The players showed their determination in strikes in 1972 and 1973 and a lockout in 1976. A lawsuit brought by Curt Flood seeking to end baseball’s antitrust exemption was lost in the U.S. Supreme Court in 1972.

The first big breakthrough came in December 1974, when Seitz ruled in arbitration that Oakland had breached Catfish Hunter’s contract by failing to pay $50,000 into a long-term annuity fund, and he declared Hunter a free agent. The New York Yankees signed him to a five-year, $3.2 million contract, a sign of what players could earn without restrictions.

“Dick was able to win this case by establishing something new for baseball, the first true free agent who did not become a released player,” said Donald Fehr, who worked under Miller and Moss and then led the players’ association from 1983 to 2009. “The extent of the restraint was demonstrated.”

When Messersmith and McNally played seasons without contracts, the union filed grievances, and Moss argued the cases before Seitz on November 21 and 24 and December 1, 1975. Seitz rendered his decision on December 23, ruling that there was “no contractual relationship between these players and the Los Angeles and Montreal clubs, respectively. In the absence of such a contract, their clubs had no right or power… to reserve their services for their exclusive use for a period beyond the ‘renewal year’ in the contracts which these players had hitherto signed.”

Seitz’s decision was upheld by U.S. District Judge John W. Oliver in Kansas City, Missouri, and by the 8th U.S. Circuit Court of Appeals, where Moss led oral arguments on behalf of the union. Free agency rules were agreed to in the July 1976 labor contract, and the first class of free agents to make a fortune included future Hall of Famers Reggie Jackson and Rollie Fingers.

Miller educated the players on how to achieve their goals and Moss developed the legal tactics.

“It was precisely by working in tandem that we were able to build a solid foundation,” said former pitcher Steve Rogers, a Moss client and longtime union official. “None of what’s happening today exists without a solid foundation.”

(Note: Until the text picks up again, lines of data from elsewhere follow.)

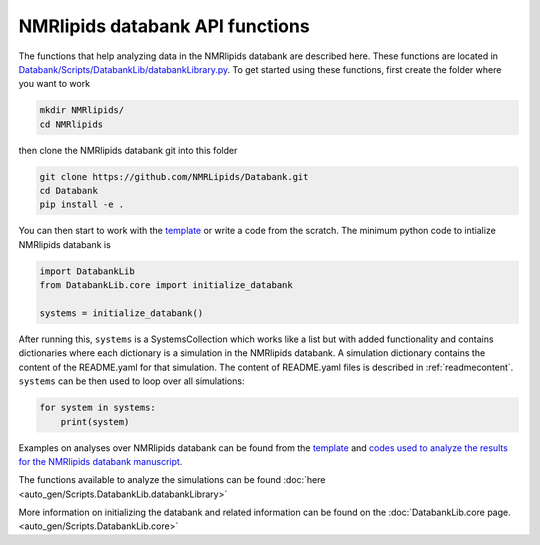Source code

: .. _APIfunctions:

NMRlipids databank API functions
======================

The functions that help analyzing data in the NMRlipids databank are described here. These functions are located in `Databank/Scripts/DatabankLib/databankLibrary.py <https://github.com/NMRLipids/Databank/blob/main/Scripts/DatabankLib/databankLibrary.py>`_. To get started using these functions, first create the folder where you want to work

.. code-block::

   mkdir NMRlipids/
   cd NMRlipids

then clone the NMRlipids databank git into this folder

.. code-block::

   git clone https://github.com/NMRLipids/Databank.git
   cd Databank
   pip install -e .

You can then start to work with the `template <https://github.com/NMRLipids/databank-template/blob/main/scripts/template.ipynb>`_ or write a code from the scratch. The minimum python code to intialize NMRlipids databank is

.. code-block::

   import DatabankLib
   from DatabankLib.core import initialize_databank

   systems = initialize_databank()

After running this, ``systems`` is a SystemsCollection which works like a list but with added functionality and contains dictionaries where each dictionary is a simulation in the NMRlipids databank. A simulation dictionary contains the content of the README.yaml for that simulation. The content of README.yaml files is described in :ref:`readmecontent`. ``systems`` can be then used to loop over all simulations:

.. code-block::

   for system in systems:
       print(system)

Examples on analyses over NMRlipids databank can be found from the `template <https://github.com/NMRLipids/databank-template/blob/main/scripts/template.ipynb>`_ and `codes used to analyze the results for the NMRlipids databank manuscript <https://github.com/NMRLipids/DataBankManuscript/tree/main/scripts>`_.


The functions available to analyze the simulations can be found :doc:`here <auto_gen/Scripts.DatabankLib.databankLibrary>`

More information on initializing the databank and related information can be found on the  :doc:`DatabankLib.core page. <auto_gen/Scripts.DatabankLib.core>`

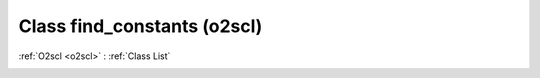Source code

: Class find_constants (o2scl)
============================

:ref:`O2scl <o2scl>` : :ref:`Class List`

.. _find_constants:

.. doxygenclass:: o2scl::find_constants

Moss left the union in July 1977 to become an agent, and his clients included future Hall of Famers Nolan Ryan, Jack Morris and Gary Carter. He negotiated Ryan’s first $1 million annual salary deal in 1979 and argued the case that won Fernando Valenzuela his first $1 million salary in arbitration in 1982.

In 1987, he helped expose the owners’ collusive activities by offering the Chicago Cubs a blank contract for Andre Dawson, which the team supplemented with a $500,000 base salary plus bonus opportunities. The owners lost three grievances and settled with the union in 1990 for $280 million.

In 1992, he helped defend the grievance that led arbitrator George Nicolau to overturn Steve Howe’s life ban, the pitcher’s seventh suspension for substance abuse. In 1989 and 1994, he worked to organize a new league without ever having teams on a field.

He is survived by his third wife, Carol Freis, whom he married in 1980, and a daughter from his second marriage to Rolinda, Nancy Moss Ephron. Another daughter from his second marriage, Betsy, predeceased him.